Downtime tracking records when equipment, systems, or people are unavailable for productive work. It is essential for understanding true capacity and identifying reliability issues.
Key Takeaways
- Downtime is any period when a resource is unavailable for productive work.
- Planned downtime (maintenance, training) is manageable; unplanned downtime is the priority to reduce.
- Overall Equipment Effectiveness (OEE) incorporates downtime as a key component.
- Categorising downtime by cause is essential for targeting improvements.
What downtime tracking covers
Downtime is any period during which a resource — a machine, a system, a team member, or a production line — is not available for productive output when it should be. It comes in two forms: planned downtime (scheduled maintenance, staff training, system upgrades) and unplanned downtime (equipment breakdowns, system outages, absenteeism, material shortages). Both reduce available capacity, but unplanned downtime is more damaging because it is unexpected, harder to manage around, and often symptomatic of underlying reliability or management issues. Tracking both types is essential for understanding your true operational capacity.
How to measure it
Downtime is typically measured as a percentage of scheduled operating time: Downtime Rate = Downtime Hours ÷ Scheduled Operating Hours × 100%. If a machine is scheduled to run 8 hours per day but experiences 1.5 hours of stoppages, downtime rate is 18.75%. For service teams and knowledge workers, downtime might be tracked as time lost to system outages, waiting for information, or unplanned absence. The key is consistency: use the same definition and measurement period so you can track trends. Categorise each downtime event by cause (mechanical failure, software issue, operator error, supply problem) to guide corrective action.

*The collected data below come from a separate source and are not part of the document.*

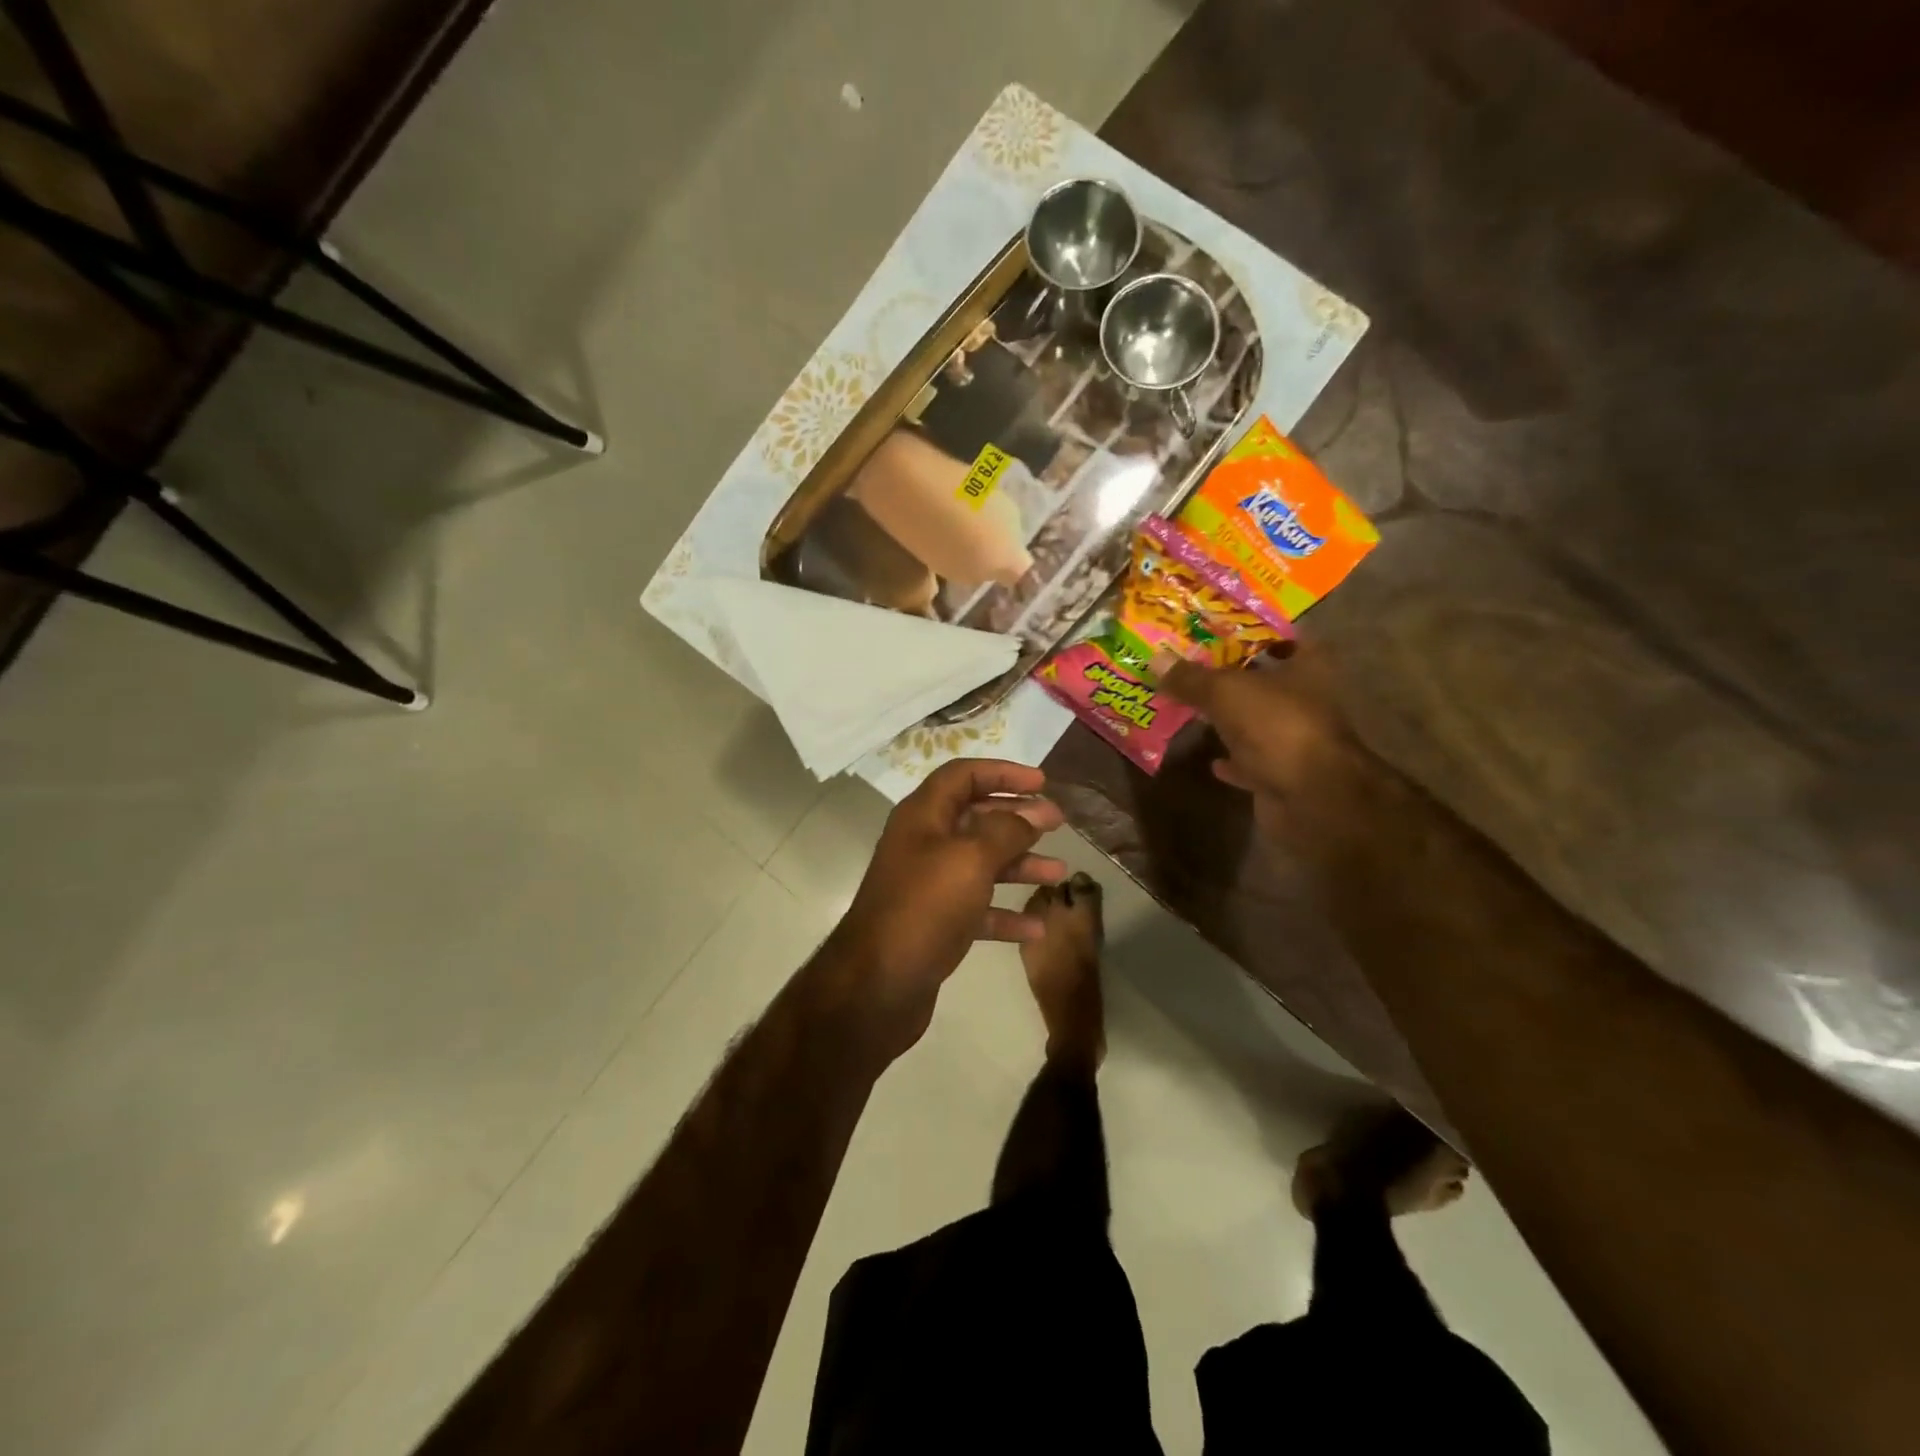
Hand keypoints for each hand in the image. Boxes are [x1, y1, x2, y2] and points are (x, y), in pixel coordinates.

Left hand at [824, 760, 1067, 1058]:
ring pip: (981, 864)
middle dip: (1018, 818)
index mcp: (924, 816)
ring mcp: (929, 886)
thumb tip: (1029, 814)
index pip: (963, 776)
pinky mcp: (935, 924)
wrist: (877, 985)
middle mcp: (924, 844)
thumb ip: (1005, 830)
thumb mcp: (970, 859)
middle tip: (1057, 822)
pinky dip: (1006, 913)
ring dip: (1020, 865)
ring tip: (1060, 873)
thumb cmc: (924, 907)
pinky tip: (1037, 927)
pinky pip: (977, 908)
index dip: (1003, 772)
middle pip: (976, 818)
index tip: (1042, 782)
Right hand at [1159, 645, 1372, 843]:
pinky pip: (1252, 762)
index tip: (1221, 631)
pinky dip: (1234, 761)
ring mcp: (1296, 739)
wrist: (1311, 797)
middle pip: (1268, 681)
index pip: (1286, 637)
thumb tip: (1155, 659)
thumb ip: (1191, 678)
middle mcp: (1307, 700)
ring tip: (1194, 709)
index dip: (1256, 632)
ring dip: (1232, 719)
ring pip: (1258, 722)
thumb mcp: (1226, 692)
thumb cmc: (1277, 726)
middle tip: (1193, 668)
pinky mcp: (1284, 774)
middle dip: (1234, 677)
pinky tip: (1211, 759)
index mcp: (1307, 668)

Downtime and Overall Equipment Effectiveness
In manufacturing and asset-intensive businesses, downtime is one of three components of Overall Equipment Effectiveness (OEE), alongside Performance (speed) and Quality (first-pass yield). OEE = Availability × Performance × Quality. A machine that is available 90% of the time, running at 95% of rated speed, with 98% good output has an OEE of 83.8%. World-class OEE is typically considered 85% or above. For SMEs with key equipment, tracking OEE — or at minimum availability/downtime — provides an early warning of reliability deterioration before it becomes a crisis.
Reducing unplanned downtime
The most effective approach to reducing unplanned downtime is preventive maintenance: scheduled servicing before failures occur. Review your historical downtime logs to identify which equipment fails most frequently and which failures have the greatest impact on throughput. Prioritise preventive maintenance for those assets. For software systems, ensure you have reliable backups, redundancy, and clear IT support response protocols. For people-related downtime, cross-training reduces the impact of absence on any single process step. Even basic downtime logging — who, what, when, how long, why — generates the data needed to start reducing it.